Saved entries:
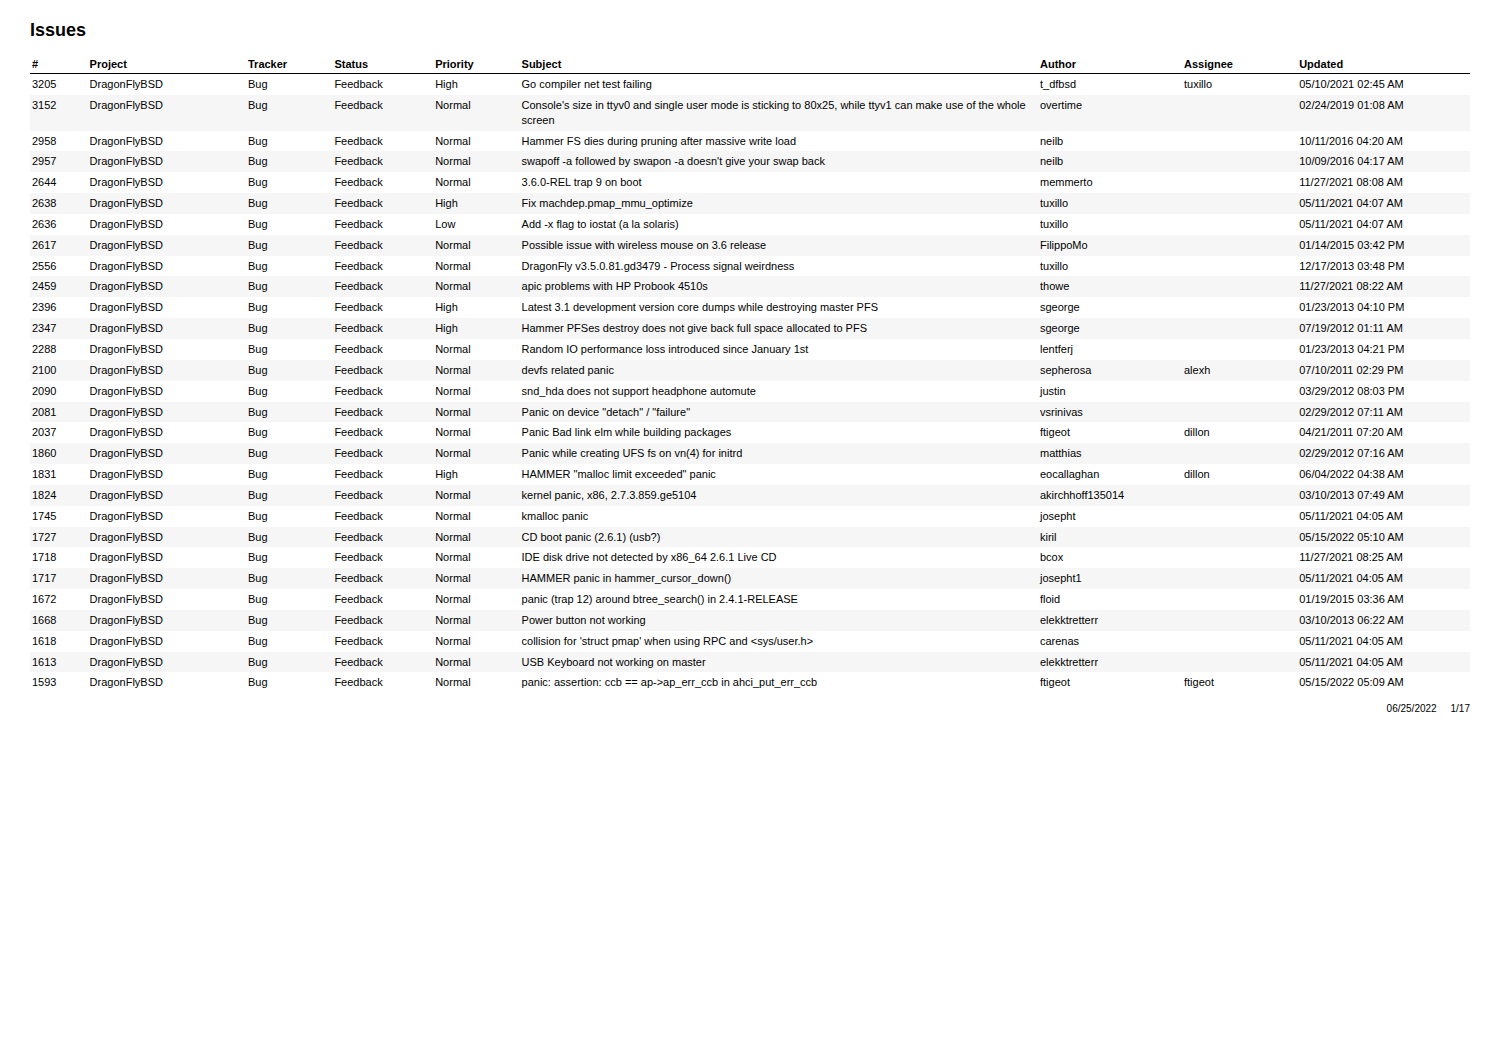Issues
| # | Project | Tracker | Status | Priority | Subject | Author | Assignee | Updated |
| --- | --- | --- | --- | --- | --- | --- | --- | --- |
| 3205 | DragonFlyBSD | Bug | Feedback | High | Go compiler net test failing | t_dfbsd | tuxillo | 05/10/2021 02:45 AM |
| 3152 | DragonFlyBSD | Bug | Feedback | Normal | Console's size in ttyv0 and single user mode is sticking to 80x25, while ttyv1 can make use of the whole screen | overtime | | 02/24/2019 01:08 AM |
| 2958 | DragonFlyBSD | Bug | Feedback | Normal | Hammer FS dies during pruning after massive write load | neilb | | 10/11/2016 04:20 AM |
| 2957 | DragonFlyBSD | Bug | Feedback | Normal | swapoff -a followed by swapon -a doesn't give your swap back | neilb | | 10/09/2016 04:17 AM |
| 2644 | DragonFlyBSD | Bug | Feedback | Normal | 3.6.0-REL trap 9 on boot | memmerto | | 11/27/2021 08:08 AM |
| 2638 | DragonFlyBSD | Bug | Feedback | High | Fix machdep.pmap_mmu_optimize | tuxillo | | 05/11/2021 04:07 AM |
| 2636 | DragonFlyBSD | Bug | Feedback | Low | Add -x flag to iostat (a la solaris) | tuxillo | | 05/11/2021 04:07 AM |
| 2617 | DragonFlyBSD | Bug | Feedback | Normal | Possible issue with wireless mouse on 3.6 release | FilippoMo | | 01/14/2015 03:42 PM |
| 2556 | DragonFlyBSD | Bug | Feedback | Normal | DragonFly v3.5.0.81.gd3479 - Process signal weirdness | tuxillo | | 12/17/2013 03:48 PM |
| 2459 | DragonFlyBSD | Bug | Feedback | Normal | apic problems with HP Probook 4510s | thowe | | 11/27/2021 08:22 AM |
| 2396 | DragonFlyBSD | Bug | Feedback | High | Latest 3.1 development version core dumps while destroying master PFS | sgeorge | | 01/23/2013 04:10 PM |
| 2347 | DragonFlyBSD | Bug | Feedback | High | Hammer PFSes destroy does not give back full space allocated to PFS | sgeorge | | 07/19/2012 01:11 AM |
| 2288 | DragonFlyBSD | Bug | Feedback | Normal | Random IO performance loss introduced since January 1st | lentferj | | 01/23/2013 04:21 PM |
| 2100 | DragonFlyBSD | Bug | Feedback | Normal | devfs related panic | sepherosa | alexh | 07/10/2011 02:29 PM |
| 2090 | DragonFlyBSD | Bug | Feedback | Normal | snd_hda does not support headphone automute | justin | | 03/29/2012 08:03 PM |
| 2081 | DragonFlyBSD | Bug | Feedback | Normal | Panic on device "detach" / "failure" | vsrinivas | | 02/29/2012 07:11 AM |
| 2037 | DragonFlyBSD | Bug | Feedback | Normal | Panic Bad link elm while building packages | ftigeot | dillon | 04/21/2011 07:20 AM |
| 1860 | DragonFlyBSD | Bug | Feedback | Normal | Panic while creating UFS fs on vn(4) for initrd | matthias | | 02/29/2012 07:16 AM |
| 1831 | DragonFlyBSD | Bug | Feedback | High | HAMMER "malloc limit exceeded" panic | eocallaghan | dillon | 06/04/2022 04:38 AM |
| 1824 | DragonFlyBSD | Bug | Feedback | Normal | kernel panic, x86, 2.7.3.859.ge5104 | akirchhoff135014 | | 03/10/2013 07:49 AM |
| 1745 | DragonFlyBSD | Bug | Feedback | Normal | kmalloc panic | josepht | | 05/11/2021 04:05 AM |
| 1727 | DragonFlyBSD | Bug | Feedback | Normal | CD boot panic (2.6.1) (usb?) | kiril | | 05/15/2022 05:10 AM |
| 1718 | DragonFlyBSD | Bug | Feedback | Normal | IDE disk drive not detected by x86_64 2.6.1 Live CD | bcox | | 11/27/2021 08:25 AM |
| 1717 | DragonFlyBSD | Bug | Feedback | Normal | HAMMER panic in hammer_cursor_down() | josepht1 | | 05/11/2021 04:05 AM |
| 1672 | DragonFlyBSD | Bug | Feedback | Normal | panic (trap 12) around btree_search() in 2.4.1-RELEASE | floid | | 01/19/2015 03:36 AM |
| 1668 | DragonFlyBSD | Bug | Feedback | Normal | Power button not working | elekktretterr | | 03/10/2013 06:22 AM |
| 1618 | DragonFlyBSD | Bug | Feedback | Normal | collision for 'struct pmap' when using RPC and <sys/user.h> | carenas | | 05/11/2021 04:05 AM |
| 1613 | DragonFlyBSD | Bug | Feedback | Normal | USB Keyboard not working on master | elekktretterr | | 05/11/2021 04:05 AM |
| 1593 | DragonFlyBSD | Bug | Feedback | Normal | panic: assertion: ccb == ap->ap_err_ccb in ahci_put_err_ccb | ftigeot | ftigeot | 05/15/2022 05:09 AM |
06/25/2022 1/17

◆ Task directions:
Give back precisely the lines above that start at the line containing "10/09/2016 04:17 AM |" and end at the line containing "03/29/2012 08:03 PM |", inclusive. No other lines belong in the output.

◆ Solution to this problem:
| 2957 | DragonFlyBSD | Bug | Feedback | Normal | swapoff -a followed by swapon -a doesn't give your swap back | neilb | | 10/09/2016 04:17 AM |
| 2644 | DragonFlyBSD | Bug | Feedback | Normal | 3.6.0-REL trap 9 on boot | memmerto | | 11/27/2021 08:08 AM |
| 2638 | DragonFlyBSD | Bug | Feedback | High | Fix machdep.pmap_mmu_optimize | tuxillo | | 05/11/2021 04:07 AM |
| 2636 | DragonFlyBSD | Bug | Feedback | Low | Add -x flag to iostat (a la solaris) | tuxillo | | 05/11/2021 04:07 AM |
| 2617 | DragonFlyBSD | Bug | Feedback | Normal | Possible issue with wireless mouse on 3.6 release | FilippoMo | | 01/14/2015 03:42 PM |
| 2556 | DragonFlyBSD | Bug | Feedback | Normal | DragonFly v3.5.0.81.gd3479 - Process signal weirdness | tuxillo | | 12/17/2013 03:48 PM |
| 2459 | DragonFlyBSD | Bug | Feedback | Normal | apic problems with HP Probook 4510s | thowe | | 11/27/2021 08:22 AM |
| 2396 | DragonFlyBSD | Bug | Feedback | High | Latest 3.1 development version core dumps while destroying master PFS | sgeorge | | 01/23/2013 04:10 PM |
| 2347 | DragonFlyBSD | Bug | Feedback | High | Hammer PFSes destroy does not give back full space allocated to PFS | sgeorge | | 07/19/2012 01:11 AM |
| 2288 | DragonFlyBSD | Bug | Feedback | Normal | Random IO performance loss introduced since January 1st | lentferj | | 01/23/2013 04:21 PM |
| 2100 | DragonFlyBSD | Bug | Feedback | Normal | devfs related panic | sepherosa | alexh | 07/10/2011 02:29 PM |
| 2090 | DragonFlyBSD | Bug | Feedback | Normal | snd_hda does not support headphone automute | justin | | 03/29/2012 08:03 PM |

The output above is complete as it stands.